“Yes, my wife.”

“And what was her answer?” he asked dryly, in a changed tone.

“She has consented.”

“Mr. Biddulph,” he said very gravely, looking straight into my face, “this must never be! Have I not already told you the ghastly truth?—that there is a secret—an unmentionable secret——”

“A secret concerning her!” I cried. “What is it? Come, Mr. Shuttleworth, you shall tell me, I demand to know!”

“I can only repeat that between you and Sylvia Pennington there still lies the open gulf—and that gulf is, indeed, the grave. In your ignorance of the strange but actual facts you do not realize your own dread peril, or you would never ask her to become your wife. Abandon all thought of her, I beg of you,” he urged earnestly. “Take this advice of mine, for one day you will assuredly thank me for my counsel.”

“I love her with all the strength of my being, and for me that is sufficient,” I declared.

“Ah!” he cried in despair as he paced the room. “To think of the irony of it all!
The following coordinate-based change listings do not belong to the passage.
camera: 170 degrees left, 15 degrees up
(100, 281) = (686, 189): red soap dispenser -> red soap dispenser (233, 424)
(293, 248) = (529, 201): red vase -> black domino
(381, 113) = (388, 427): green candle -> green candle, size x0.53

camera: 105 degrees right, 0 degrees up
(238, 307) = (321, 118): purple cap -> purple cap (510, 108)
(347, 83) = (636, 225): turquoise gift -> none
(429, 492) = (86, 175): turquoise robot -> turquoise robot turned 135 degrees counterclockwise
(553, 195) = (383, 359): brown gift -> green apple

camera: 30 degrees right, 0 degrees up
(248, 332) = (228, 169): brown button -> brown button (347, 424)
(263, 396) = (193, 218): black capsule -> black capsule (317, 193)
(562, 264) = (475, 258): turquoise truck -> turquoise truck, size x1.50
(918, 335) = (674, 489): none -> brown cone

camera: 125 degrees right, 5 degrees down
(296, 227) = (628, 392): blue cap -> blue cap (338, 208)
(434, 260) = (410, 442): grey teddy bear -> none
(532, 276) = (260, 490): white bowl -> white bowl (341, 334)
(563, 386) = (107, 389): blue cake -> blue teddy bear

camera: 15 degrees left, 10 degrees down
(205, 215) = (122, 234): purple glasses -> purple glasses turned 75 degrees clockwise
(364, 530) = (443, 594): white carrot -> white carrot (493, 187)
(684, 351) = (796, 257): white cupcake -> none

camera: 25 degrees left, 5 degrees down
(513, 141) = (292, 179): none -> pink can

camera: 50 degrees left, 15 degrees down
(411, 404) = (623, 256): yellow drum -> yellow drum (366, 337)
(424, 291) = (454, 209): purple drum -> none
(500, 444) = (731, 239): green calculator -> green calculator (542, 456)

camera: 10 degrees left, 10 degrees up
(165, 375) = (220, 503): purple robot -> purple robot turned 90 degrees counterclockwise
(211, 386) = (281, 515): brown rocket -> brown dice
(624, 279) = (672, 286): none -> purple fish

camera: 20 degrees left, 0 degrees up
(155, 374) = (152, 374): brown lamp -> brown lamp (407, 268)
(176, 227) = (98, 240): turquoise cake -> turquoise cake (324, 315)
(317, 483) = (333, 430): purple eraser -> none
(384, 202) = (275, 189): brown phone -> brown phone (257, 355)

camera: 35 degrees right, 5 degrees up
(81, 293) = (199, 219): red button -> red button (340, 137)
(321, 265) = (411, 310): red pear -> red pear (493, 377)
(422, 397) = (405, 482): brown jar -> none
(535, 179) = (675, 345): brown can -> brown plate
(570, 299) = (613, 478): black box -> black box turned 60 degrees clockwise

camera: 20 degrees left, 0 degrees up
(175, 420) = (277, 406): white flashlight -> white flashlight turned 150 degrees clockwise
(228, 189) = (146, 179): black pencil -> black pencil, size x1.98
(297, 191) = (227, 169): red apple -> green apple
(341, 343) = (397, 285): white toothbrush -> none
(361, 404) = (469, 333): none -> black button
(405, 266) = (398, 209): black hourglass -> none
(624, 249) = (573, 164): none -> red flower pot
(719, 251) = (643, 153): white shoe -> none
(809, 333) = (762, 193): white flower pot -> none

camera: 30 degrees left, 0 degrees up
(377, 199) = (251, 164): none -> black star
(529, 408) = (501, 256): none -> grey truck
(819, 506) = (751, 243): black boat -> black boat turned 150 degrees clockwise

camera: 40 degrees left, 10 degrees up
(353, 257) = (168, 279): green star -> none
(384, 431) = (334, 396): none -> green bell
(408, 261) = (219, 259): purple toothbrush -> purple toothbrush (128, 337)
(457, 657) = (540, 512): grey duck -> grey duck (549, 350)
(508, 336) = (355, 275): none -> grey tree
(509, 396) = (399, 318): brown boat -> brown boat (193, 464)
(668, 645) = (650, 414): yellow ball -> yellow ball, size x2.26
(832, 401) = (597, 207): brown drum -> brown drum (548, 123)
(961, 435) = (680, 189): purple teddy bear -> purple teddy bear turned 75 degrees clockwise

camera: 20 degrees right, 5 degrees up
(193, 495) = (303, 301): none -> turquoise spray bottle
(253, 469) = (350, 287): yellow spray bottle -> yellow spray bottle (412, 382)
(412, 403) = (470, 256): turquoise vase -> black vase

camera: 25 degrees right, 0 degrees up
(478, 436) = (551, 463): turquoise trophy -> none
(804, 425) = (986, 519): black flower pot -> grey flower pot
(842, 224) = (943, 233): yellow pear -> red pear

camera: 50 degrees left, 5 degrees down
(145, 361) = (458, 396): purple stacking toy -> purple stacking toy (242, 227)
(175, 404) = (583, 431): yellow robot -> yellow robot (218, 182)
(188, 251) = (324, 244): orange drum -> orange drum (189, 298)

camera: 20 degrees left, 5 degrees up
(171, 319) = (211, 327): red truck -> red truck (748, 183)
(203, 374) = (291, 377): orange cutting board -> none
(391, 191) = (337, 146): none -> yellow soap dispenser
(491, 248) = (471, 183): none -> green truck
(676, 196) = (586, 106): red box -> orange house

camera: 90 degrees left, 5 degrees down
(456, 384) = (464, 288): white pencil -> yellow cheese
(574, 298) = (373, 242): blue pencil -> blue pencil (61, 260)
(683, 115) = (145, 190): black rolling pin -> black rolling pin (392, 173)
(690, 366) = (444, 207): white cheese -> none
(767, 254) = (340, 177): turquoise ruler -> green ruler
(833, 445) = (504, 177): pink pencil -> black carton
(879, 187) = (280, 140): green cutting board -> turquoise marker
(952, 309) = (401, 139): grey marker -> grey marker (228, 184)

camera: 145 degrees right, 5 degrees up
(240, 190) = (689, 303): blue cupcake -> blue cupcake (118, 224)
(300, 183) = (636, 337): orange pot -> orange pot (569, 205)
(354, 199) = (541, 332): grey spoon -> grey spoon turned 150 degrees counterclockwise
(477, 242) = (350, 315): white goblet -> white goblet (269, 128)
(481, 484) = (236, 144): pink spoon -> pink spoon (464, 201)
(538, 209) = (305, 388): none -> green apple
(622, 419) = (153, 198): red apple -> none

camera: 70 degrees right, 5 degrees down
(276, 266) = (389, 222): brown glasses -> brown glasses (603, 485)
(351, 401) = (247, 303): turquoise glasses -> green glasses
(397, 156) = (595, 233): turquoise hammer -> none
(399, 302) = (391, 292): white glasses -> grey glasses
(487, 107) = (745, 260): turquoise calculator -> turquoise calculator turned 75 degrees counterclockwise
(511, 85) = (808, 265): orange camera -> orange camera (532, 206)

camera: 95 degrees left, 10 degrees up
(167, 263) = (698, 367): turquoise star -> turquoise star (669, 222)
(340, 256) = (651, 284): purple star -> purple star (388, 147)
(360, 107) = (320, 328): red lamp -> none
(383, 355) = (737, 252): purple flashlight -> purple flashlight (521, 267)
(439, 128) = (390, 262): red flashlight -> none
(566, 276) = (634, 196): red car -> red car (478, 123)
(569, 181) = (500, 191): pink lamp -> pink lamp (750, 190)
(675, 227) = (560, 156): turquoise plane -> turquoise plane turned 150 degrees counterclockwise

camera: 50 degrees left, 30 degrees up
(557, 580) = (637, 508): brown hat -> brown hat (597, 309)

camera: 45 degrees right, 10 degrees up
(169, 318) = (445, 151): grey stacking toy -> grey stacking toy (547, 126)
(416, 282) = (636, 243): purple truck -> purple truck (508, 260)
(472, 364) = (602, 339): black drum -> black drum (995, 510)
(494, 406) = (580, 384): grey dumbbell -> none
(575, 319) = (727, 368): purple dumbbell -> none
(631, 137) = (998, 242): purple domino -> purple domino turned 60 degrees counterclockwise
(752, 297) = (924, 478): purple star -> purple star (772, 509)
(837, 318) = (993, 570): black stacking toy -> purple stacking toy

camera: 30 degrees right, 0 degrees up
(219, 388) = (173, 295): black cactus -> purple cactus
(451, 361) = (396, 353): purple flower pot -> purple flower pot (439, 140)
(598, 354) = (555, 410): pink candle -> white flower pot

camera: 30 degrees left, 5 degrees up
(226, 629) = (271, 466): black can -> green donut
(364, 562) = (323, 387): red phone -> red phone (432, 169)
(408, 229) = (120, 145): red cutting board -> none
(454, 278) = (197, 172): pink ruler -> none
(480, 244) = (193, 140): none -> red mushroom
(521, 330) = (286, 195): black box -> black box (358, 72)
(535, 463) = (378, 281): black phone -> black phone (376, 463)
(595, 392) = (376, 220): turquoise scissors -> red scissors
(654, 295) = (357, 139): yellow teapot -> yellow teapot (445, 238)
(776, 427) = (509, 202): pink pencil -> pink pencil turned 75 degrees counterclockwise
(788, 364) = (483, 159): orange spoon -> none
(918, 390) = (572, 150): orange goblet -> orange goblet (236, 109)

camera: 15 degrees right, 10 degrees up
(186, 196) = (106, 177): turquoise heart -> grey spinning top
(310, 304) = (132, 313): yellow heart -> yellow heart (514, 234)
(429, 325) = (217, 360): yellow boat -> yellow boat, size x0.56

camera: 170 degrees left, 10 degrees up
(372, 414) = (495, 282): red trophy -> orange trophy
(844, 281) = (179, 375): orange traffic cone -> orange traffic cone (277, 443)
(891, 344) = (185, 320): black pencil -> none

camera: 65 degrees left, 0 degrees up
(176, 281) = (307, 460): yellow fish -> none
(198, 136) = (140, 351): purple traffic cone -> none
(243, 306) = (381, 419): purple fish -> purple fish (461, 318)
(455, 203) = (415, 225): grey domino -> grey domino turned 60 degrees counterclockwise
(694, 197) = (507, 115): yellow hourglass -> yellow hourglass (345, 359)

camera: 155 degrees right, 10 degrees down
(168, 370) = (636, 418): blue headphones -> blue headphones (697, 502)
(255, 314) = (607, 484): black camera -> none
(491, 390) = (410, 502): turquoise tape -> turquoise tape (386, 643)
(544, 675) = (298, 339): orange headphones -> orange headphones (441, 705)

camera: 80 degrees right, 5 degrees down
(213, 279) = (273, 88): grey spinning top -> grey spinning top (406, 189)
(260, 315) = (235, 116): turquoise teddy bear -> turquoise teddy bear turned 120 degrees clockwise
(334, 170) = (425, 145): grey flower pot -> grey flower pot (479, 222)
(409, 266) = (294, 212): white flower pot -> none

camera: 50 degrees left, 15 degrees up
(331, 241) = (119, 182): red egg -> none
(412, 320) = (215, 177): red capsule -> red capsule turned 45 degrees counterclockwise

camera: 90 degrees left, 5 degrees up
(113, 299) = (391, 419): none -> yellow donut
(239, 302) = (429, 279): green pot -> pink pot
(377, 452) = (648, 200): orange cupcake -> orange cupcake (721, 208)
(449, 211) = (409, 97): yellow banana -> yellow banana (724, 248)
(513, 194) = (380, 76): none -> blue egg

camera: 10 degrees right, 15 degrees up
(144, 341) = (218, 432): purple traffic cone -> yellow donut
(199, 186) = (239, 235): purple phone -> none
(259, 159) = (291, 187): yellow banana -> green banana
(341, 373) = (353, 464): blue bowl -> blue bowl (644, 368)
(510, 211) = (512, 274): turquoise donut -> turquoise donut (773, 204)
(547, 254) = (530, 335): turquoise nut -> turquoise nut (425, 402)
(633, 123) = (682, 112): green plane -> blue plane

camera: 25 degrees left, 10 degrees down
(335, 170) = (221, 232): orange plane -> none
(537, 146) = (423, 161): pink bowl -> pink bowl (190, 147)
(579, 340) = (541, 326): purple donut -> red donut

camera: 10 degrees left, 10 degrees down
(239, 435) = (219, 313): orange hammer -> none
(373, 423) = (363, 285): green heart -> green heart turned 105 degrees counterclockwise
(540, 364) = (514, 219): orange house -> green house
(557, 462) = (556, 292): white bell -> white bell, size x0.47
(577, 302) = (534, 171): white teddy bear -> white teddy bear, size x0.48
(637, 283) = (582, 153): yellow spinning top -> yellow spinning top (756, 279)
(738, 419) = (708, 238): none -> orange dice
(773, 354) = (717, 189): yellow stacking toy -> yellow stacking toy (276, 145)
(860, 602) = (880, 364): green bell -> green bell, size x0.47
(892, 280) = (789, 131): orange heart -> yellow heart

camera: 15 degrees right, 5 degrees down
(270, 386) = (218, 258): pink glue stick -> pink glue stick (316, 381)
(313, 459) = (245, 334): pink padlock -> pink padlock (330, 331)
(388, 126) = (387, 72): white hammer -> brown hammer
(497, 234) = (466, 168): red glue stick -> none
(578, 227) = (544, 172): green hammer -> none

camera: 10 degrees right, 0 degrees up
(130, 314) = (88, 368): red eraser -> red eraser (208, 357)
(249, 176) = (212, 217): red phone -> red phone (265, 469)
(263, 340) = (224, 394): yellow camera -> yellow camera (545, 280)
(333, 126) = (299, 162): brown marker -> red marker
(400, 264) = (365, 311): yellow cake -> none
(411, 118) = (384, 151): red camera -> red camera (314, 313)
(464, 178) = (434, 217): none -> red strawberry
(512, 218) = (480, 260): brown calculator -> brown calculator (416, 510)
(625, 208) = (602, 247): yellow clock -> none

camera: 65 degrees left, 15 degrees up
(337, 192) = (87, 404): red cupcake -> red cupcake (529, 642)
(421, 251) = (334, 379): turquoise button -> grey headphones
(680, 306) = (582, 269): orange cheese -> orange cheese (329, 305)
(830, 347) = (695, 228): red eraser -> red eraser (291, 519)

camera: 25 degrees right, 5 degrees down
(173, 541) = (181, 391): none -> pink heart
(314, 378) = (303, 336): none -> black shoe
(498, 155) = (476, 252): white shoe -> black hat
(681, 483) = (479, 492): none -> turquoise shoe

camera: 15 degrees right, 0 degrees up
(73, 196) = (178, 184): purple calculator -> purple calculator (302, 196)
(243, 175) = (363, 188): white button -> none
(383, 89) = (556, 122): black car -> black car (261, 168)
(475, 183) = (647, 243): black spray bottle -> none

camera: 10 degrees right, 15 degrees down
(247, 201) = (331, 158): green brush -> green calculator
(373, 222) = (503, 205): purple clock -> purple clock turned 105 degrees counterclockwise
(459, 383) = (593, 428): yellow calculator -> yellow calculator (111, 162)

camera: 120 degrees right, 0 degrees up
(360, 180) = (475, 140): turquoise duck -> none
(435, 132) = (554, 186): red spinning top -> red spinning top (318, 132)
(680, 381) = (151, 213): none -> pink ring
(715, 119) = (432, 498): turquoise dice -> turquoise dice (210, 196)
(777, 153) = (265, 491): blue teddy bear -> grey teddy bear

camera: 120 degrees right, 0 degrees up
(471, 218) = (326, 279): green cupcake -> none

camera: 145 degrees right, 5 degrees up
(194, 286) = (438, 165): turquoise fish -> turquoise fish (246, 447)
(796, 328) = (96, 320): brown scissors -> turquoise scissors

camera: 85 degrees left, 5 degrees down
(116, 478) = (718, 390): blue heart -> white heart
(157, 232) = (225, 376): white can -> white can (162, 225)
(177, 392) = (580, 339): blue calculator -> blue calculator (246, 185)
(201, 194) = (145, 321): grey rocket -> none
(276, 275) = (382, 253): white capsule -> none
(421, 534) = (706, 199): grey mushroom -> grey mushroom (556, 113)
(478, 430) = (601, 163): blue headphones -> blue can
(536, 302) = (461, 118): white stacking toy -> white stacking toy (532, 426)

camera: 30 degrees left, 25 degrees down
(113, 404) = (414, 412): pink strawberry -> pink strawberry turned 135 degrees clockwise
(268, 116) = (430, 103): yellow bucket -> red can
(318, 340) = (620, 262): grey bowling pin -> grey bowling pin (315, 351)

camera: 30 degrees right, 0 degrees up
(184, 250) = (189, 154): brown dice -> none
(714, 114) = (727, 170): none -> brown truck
That you should actually woo her—of all women!” Then, halting before me, his eye grew suddenly aflame, he clenched his hands and cried: “But you shall not! Understand me, you shall hate her; you shall curse her very name. You shall never love her—never—I, Edmund Shuttleworth, forbid it! It must not be!”

At that instant the frou-frou of a woman’s skirts fell upon my ears, and, turning quickly, I saw Sylvia herself standing at the open French windows.

Entering unobserved she had heard those wild words of the rector’s, and stood pale, breathless, rigid as a statue.